## What you have to do
Return the lines of the data below, from the one containing "de las habitaciones." through the very last, exactly and with both ends included; no pictures.

------------------------------------------------------------------------

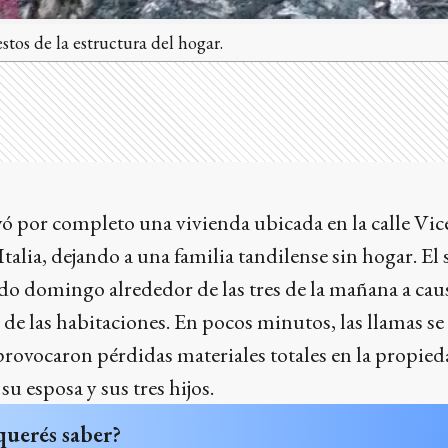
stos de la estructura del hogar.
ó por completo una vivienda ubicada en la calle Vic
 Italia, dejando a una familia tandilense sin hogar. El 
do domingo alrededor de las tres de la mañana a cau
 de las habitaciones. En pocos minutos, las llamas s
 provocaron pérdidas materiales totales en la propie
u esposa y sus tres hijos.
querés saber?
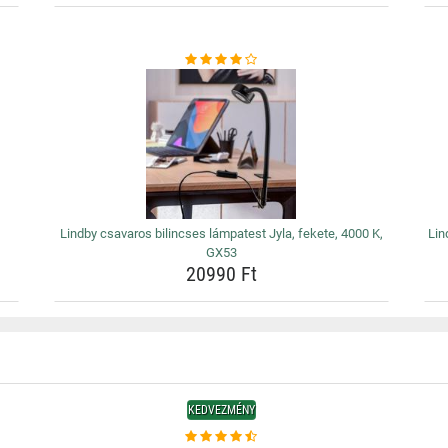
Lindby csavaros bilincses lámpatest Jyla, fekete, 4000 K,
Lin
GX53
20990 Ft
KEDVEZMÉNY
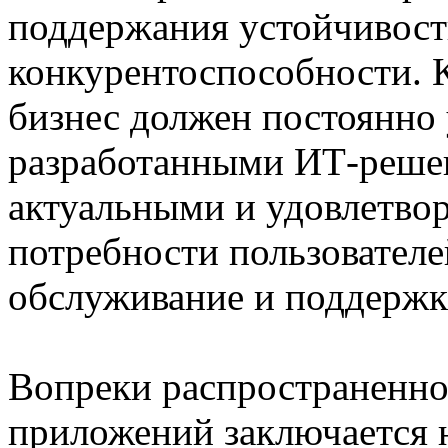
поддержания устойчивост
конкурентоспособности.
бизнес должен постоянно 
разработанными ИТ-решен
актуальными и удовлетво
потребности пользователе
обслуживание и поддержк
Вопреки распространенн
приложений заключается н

------------------------------------------------------------------------

## Answer
 de las habitaciones. En pocos minutos, las llamas s
 provocaron pérdidas materiales totales en la propie
u esposa y sus tres hijos.
querés saber?
Lindby csavaros bilincses lámpatest Jyla, fekete, 4000 K,
Lin
GX53
20990 Ft
KEDVEZMÉNY
поддержания устойчивост
конкурентоспособности.
бизнес должен постоянно 
разработанными ИТ-решен
актуальными и удовлетво
потребности пользователе
обслуживание и поддержк
Вопреки распространенн
приложений заключается н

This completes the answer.